Medical Experts Urge FDA to be Tougher on COVID-19 Vaccine Trial Monitoring
Dozens of medical experts from across the nation have written a letter to FDA Commissioner Stephen Hahn, Center for Biologics Evaluation and Research (CBER) Director Peter Marks and the FDA’s vaccine advisory committee calling for stronger requirements for monitoring participants in COVID-19 vaccine trials.
The letter comes on the heels of the agency’s publication last week of guidance — despite a threatened block from the White House — that outlines more stringent Emergency Use Authorization (EUA) requirements for COVID-19 vaccines.
The 62 experts who signed the letter took issue with the guidance requiring a median of at least two months of safety observation of trial participants after vaccination, arguing it doesn’t set the bar high enough.

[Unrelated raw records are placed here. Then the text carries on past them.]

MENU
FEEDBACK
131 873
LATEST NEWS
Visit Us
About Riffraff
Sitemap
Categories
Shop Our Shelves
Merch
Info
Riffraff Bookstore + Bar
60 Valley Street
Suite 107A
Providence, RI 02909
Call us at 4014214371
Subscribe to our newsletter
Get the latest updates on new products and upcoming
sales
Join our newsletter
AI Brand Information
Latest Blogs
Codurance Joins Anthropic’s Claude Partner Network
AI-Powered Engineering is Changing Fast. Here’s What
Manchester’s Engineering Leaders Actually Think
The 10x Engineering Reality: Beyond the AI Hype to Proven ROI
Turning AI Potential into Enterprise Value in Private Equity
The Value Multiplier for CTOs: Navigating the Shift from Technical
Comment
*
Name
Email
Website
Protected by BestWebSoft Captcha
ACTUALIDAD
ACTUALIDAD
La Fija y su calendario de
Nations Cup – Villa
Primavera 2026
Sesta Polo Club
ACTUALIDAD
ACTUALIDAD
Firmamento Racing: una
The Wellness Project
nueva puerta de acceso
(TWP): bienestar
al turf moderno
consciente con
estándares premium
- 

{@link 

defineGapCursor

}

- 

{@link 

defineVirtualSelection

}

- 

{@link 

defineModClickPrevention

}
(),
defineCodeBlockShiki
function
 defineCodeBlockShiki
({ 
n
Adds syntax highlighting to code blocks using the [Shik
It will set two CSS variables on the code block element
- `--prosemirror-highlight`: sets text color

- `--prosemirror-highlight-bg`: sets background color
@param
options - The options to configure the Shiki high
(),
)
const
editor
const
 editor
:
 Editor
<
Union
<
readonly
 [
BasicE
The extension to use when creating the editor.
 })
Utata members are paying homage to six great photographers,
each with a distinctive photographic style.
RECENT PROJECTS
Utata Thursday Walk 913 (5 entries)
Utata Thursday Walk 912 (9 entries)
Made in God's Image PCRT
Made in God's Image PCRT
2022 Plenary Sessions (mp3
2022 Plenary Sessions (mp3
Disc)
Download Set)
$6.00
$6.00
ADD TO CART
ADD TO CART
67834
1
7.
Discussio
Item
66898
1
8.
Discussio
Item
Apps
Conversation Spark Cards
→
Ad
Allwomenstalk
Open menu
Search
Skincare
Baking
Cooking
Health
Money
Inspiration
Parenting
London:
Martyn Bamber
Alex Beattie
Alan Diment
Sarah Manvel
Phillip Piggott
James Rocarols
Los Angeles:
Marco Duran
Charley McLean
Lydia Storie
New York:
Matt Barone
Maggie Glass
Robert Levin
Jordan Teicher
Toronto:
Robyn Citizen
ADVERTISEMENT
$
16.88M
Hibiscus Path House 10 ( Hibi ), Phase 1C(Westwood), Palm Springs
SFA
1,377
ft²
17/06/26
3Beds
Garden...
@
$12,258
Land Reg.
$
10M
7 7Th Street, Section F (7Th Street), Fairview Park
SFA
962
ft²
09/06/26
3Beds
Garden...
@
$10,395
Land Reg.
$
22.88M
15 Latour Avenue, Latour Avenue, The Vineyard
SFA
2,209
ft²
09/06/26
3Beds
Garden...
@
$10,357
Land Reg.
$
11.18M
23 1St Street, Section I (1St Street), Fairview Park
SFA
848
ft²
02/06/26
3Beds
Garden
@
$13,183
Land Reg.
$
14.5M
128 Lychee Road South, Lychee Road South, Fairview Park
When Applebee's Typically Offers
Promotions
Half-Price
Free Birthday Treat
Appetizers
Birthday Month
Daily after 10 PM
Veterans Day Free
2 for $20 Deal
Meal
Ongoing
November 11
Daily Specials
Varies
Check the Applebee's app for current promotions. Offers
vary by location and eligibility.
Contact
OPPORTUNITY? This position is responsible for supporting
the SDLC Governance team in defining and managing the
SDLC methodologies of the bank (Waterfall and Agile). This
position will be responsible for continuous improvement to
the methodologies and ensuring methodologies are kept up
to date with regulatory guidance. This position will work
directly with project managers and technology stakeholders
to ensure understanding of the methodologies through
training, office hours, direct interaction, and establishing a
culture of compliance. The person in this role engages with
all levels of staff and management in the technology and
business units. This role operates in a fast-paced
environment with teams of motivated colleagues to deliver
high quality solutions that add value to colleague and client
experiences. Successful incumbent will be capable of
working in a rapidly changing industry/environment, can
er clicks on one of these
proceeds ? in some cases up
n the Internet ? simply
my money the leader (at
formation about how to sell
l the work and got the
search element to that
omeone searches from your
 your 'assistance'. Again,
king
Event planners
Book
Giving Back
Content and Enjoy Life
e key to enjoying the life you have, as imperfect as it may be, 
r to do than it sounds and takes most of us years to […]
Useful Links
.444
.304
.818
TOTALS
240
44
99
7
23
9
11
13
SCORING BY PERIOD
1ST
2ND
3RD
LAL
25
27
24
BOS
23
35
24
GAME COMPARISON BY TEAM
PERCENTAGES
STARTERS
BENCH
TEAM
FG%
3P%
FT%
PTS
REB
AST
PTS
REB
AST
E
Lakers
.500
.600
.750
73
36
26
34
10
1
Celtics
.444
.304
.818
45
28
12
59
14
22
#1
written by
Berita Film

They implored the agency to require a minimum of two months of safety observation for all trial participants. Without that requirement, a vaccine could receive authorization before many trial participants have been monitored through the period when most adverse events are seen, the experts wrote.
“There is too much at stake. Authorization of a vaccine before a high safety bar is met would severely erode public trust and set back efforts to achieve widespread vaccination. In short, premature authorization would prolong the pandemic, with disastrous consequences,” they wrote. Signers of the letter included Gail D’Onofrio, the chair of Yale University’s Department of Emergency Medicine, Tom Inglesby, director of Johns Hopkins’ Center for Health Security, and Robert Truog, director of Harvard University’s Center for Bioethics.
Concerns abound that the FDA could cave to political pressure in its efforts to verify a COVID-19 vaccine’s safety and effectiveness, and authorize one before it has proven itself in a late-stage trial. While the White House allegedly blocked the EUA guidance because the industry took issue with it, former FDA Commissioner Scott Gottlieb said he was unaware of any industry pushback and Pfizer CEO Albert Bourla said that his company had never discussed the guidelines with the White House.